The military judge in the Sept. 11 case has ordered the U.S. government to preserve whatever remnants exist of the CIA’s Bush-era secret prisons known as the “black sites,” defense and prosecution lawyers said Friday.

Army Col. James L. Pohl, who in 2004 issued a similar order forbidding destruction of the Abu Ghraib prison where guards abused prisoners in Iraq, issued the single-page protective order on Thursday, according to two lawyers who read the ruling. It was still under seal at the war court Friday.

It does not specify the number of black sites in the secret network, which President Barack Obama ordered closed soon after taking office, Pentagon defense attorney Jay Connell said. Nor does the order name the countries that allowed the CIA to set up its secret prisons where three Guantánamo captives were waterboarded. Two of them are now in death-penalty proceedings before Judge Pohl.

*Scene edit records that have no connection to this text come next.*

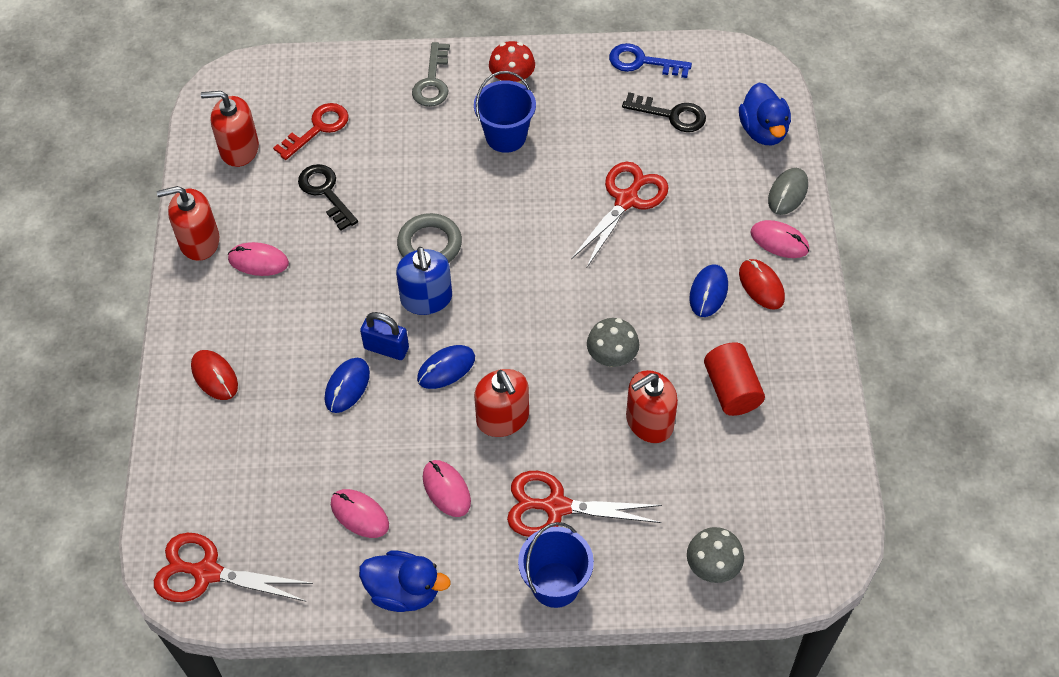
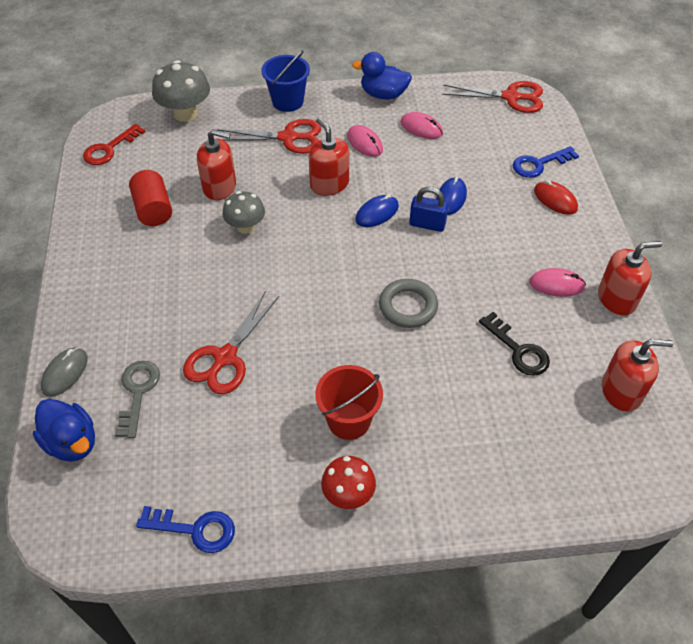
camera: 175 degrees right, 5 degrees down
red key [273,103,349,160] -> red key moved to [83,124,146,165]
blue soap dispenser [396,247,452,315] -> none
grey key [412,42,450,107] -> grey key moved to [115,361,160,438]
blue bucket [474,71,536,153] -> red bucket [315,365,383,440]
black key [622,92,706,132] -> none
red soap dispenser [626,370,678,443] -> red soap dispenser turned 45 degrees clockwise [197,129,236,200]
grey mushroom [687,527,744,583] -> grey mushroom [152,60,210,122], size x1.52
blue mouse [689,264,728,317] -> none
blue duck [739,83,791,145] -> blue duck turned 150 degrees clockwise [33,399,95,462]
red mouse [739,259,785,310] -> none
pink mouse [751,220,809,258] -> none
none -> blue key [513,146,579,178]

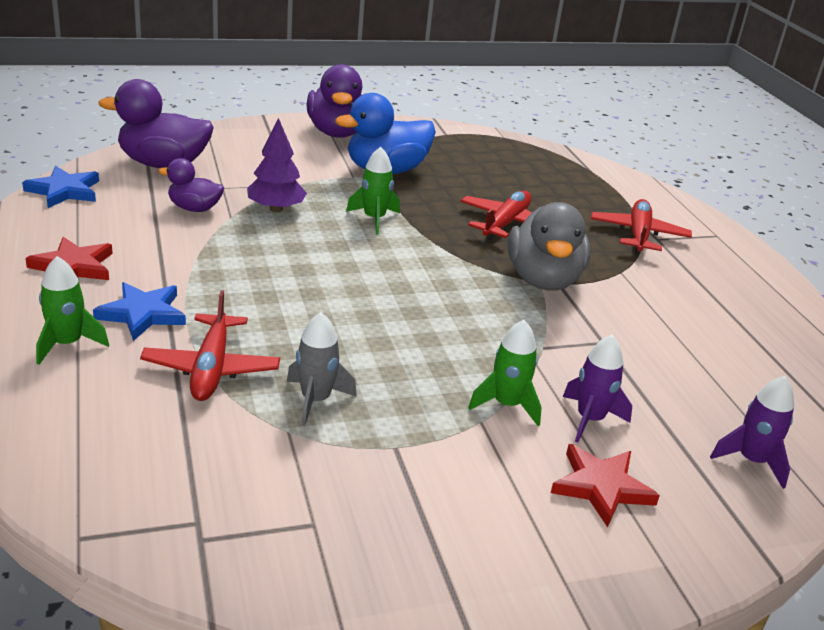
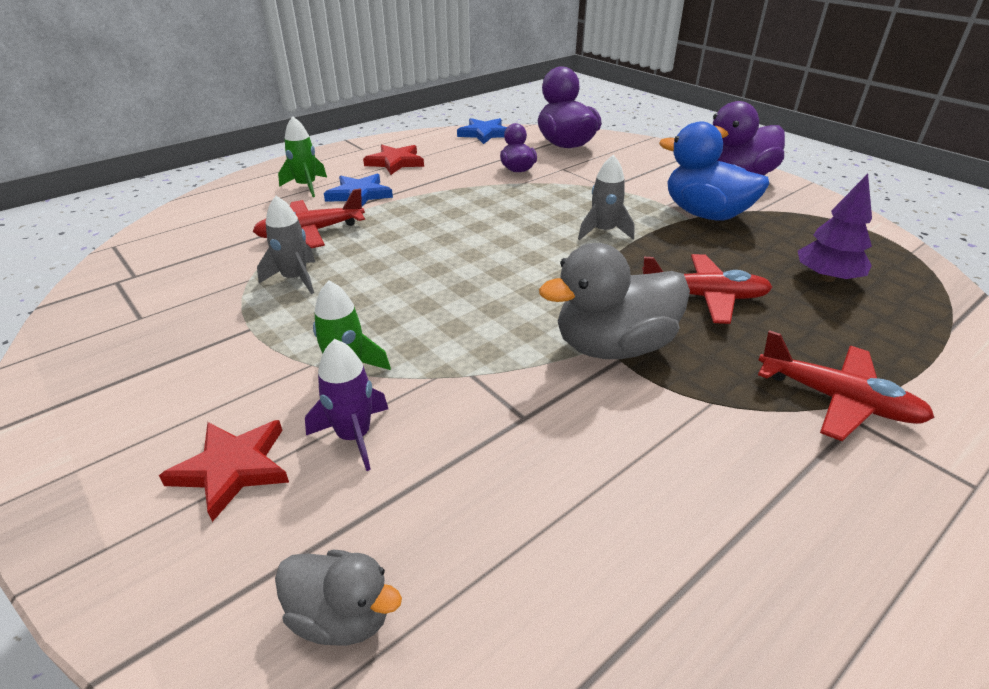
camera: 70 degrees right, 5 degrees up
purple tree [247,118,307,212] -> purple tree moved to [798,174,872,282]
green rocket [346,147,400,234] -> grey rocket [578,155,635,240]
red plane [591,199,692,254] -> red plane turned 45 degrees clockwise [758,330,935,441]
purple rocket [710,376,794,489] -> grey duck [275,550,402,646]

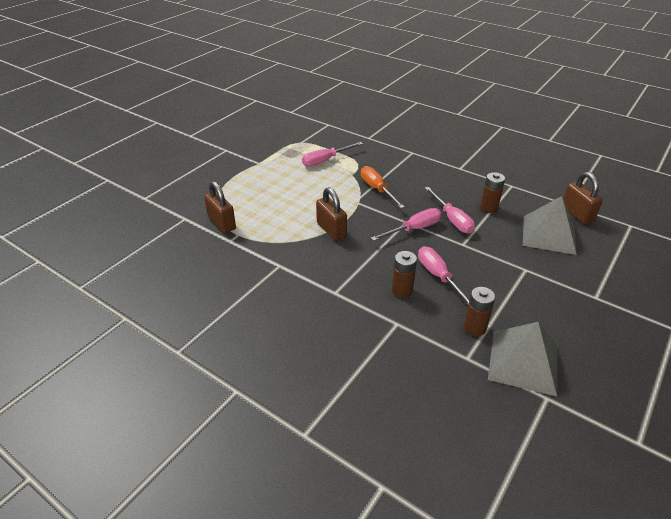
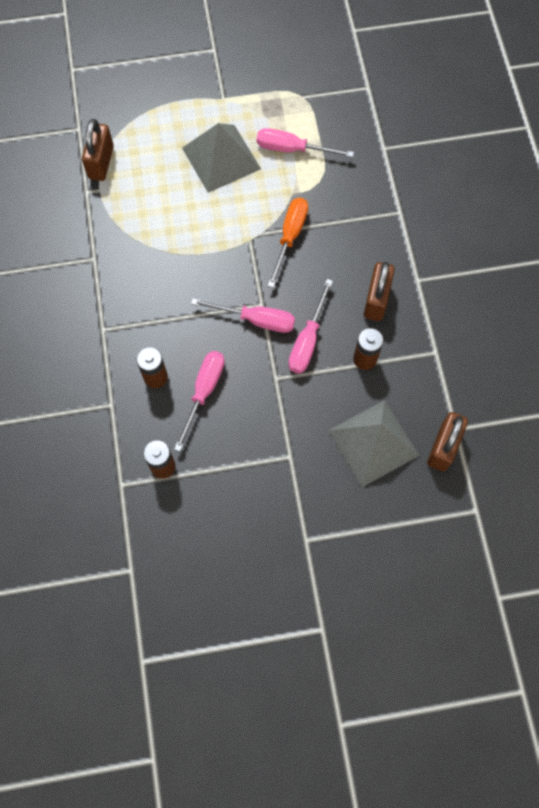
camera: 45 degrees right, 30 degrees up
brown padlock [316,187,347,241] -> brown padlock moved to [364,262,395,321]
grey pyramid [488,322,557,396] -> grey pyramid moved to [182,123,261,193]

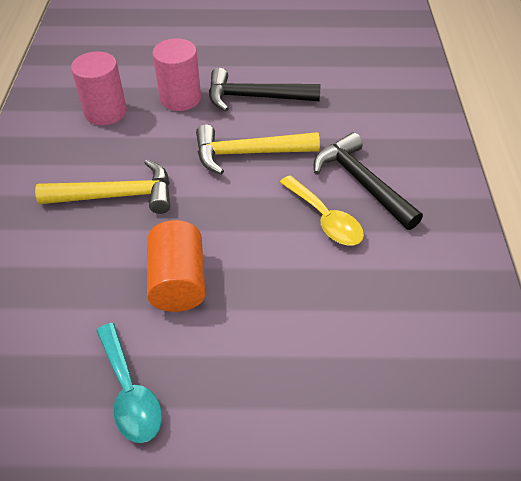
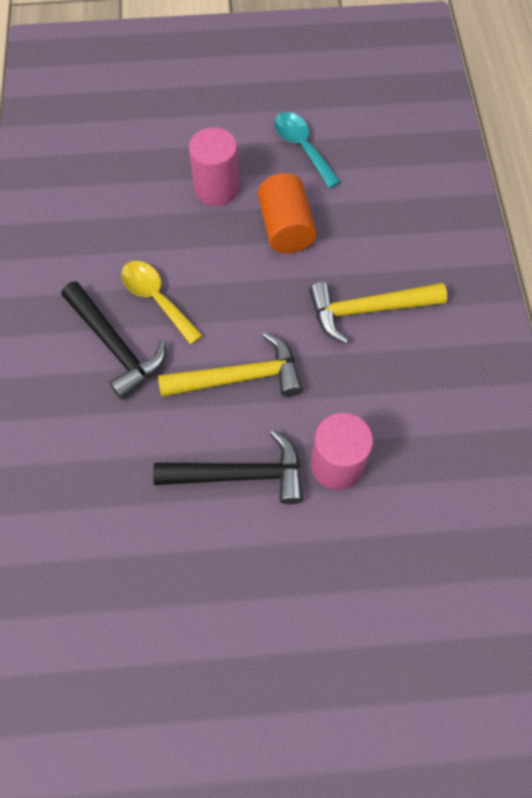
camera: 175 degrees right, 15 degrees up
pink cylinder [71,51,127,125] -> pink cylinder moved to [189,127,239,206]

“The motion of the Defense to preserve evidence of any existing overseas detention facilities within control of the United States is granted subject to subsequent modification,” Pohl wrote, according to those allowed to read the three-paragraph ruling.

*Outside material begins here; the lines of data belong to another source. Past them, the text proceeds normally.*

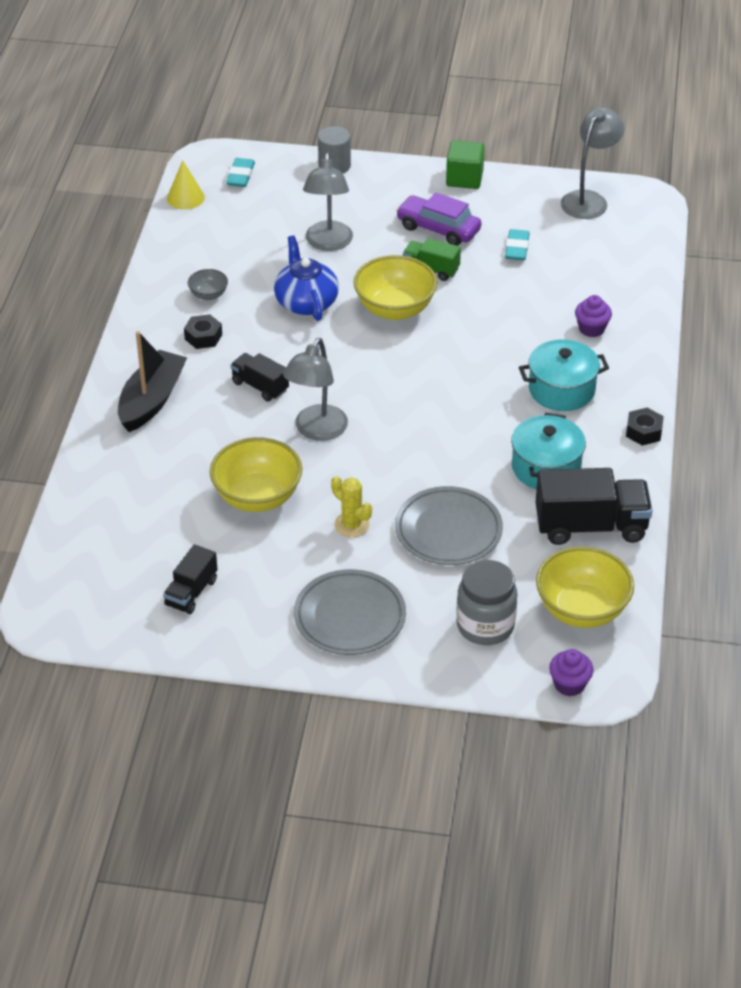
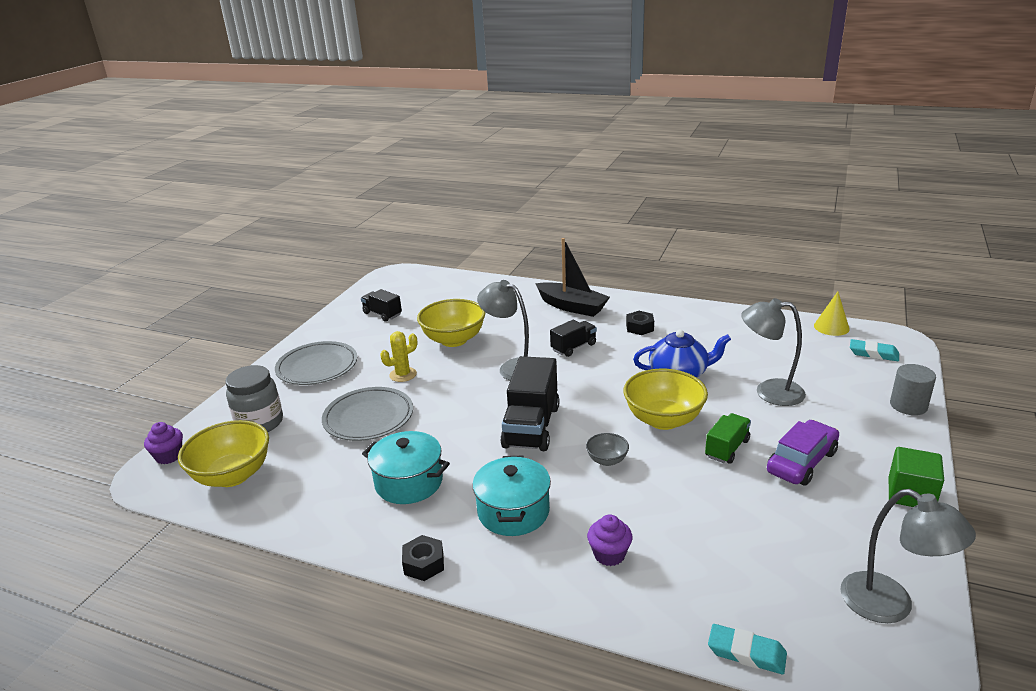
camera: 105 degrees right, 15 degrees down
grey bowl [188,269,228,300] -> grey bowl moved to [586,433,629,466]
turquoise eraser [505,229,530,260] -> turquoise eraser moved to [708,624,787,674]
black truck [535,468,653,545] -> black truck moved to [500,356,560,451]

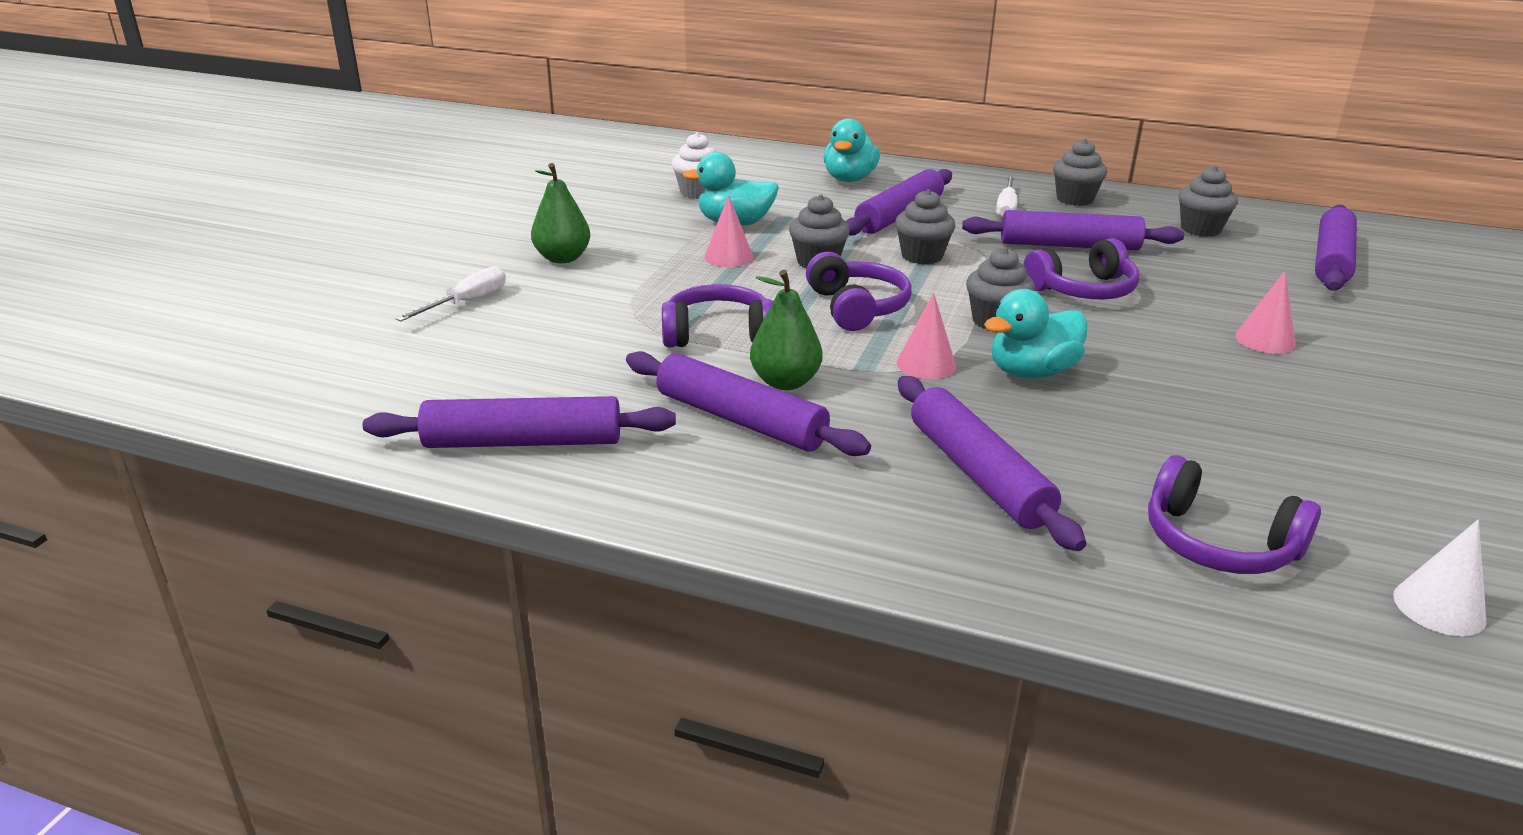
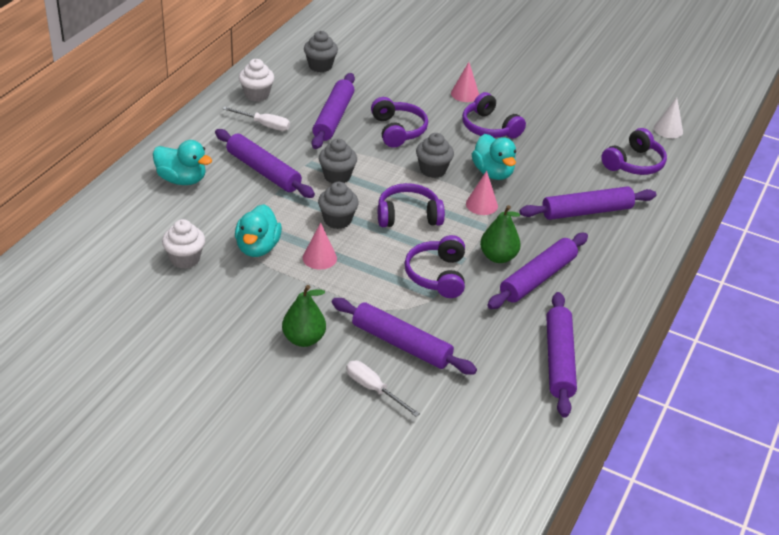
camera: 85 degrees left, 10 degrees up
grey cupcake [1053,139,1107,206] -> white cupcake [239,59,274,102]
purple rolling pin [1315,205,1357,290] -> purple rolling pin moved to [332,298,477,375]
none -> purple headphones [462,92,526,139]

The request for the protective order was a source of controversy in January. A lawyer for the alleged 9/11 mastermind, Khalid Sheik Mohammed, was just beginning to explain to the judge why the defense wanted the order when an agent reached into Pohl’s court and muted the sound. CIA agents waterboarded Mohammed 183 times.

A furious Pohl ordered the agent’s button unplugged. Mohammed’s lawyer, David Nevin, later said the censor worked for the CIA.

The judge agreed to the defense lawyers’ request after the prosecution team withdrew its objection to it this week.

Pohl issued the ruling at the end of a week of hearings that halted the Sept. 11 pretrial hearings until a military mental health panel examines whether alleged plot deputy Ramzi bin al Shibh is fit to stand trial.

Bin al Shibh, 41, disrupted this week’s proceedings two days in a row with complaints about his secret prison camp conditions, was ejected from the hearings four times and separately called the judge and another colonel in charge of the prison guard force war criminals.

While the U.S. government still has classified as Top Secret the locations of its now-defunct prison network, various investigations have identified some of the countries as Thailand, Poland, Lithuania, Djibouti, Somalia, Iraq and Afghanistan.

No date has been set for the death-penalty terror trial before a panel of U.S. military officers of Mohammed and four alleged accomplices imprisoned here at Guantánamo. They are accused of conspiring in the Sept. 11, 2001, hijackings that killed nearly 3,000 people in New York, Pennsylvania and at the Pentagon.

The earliest the trial could start is in January 2015.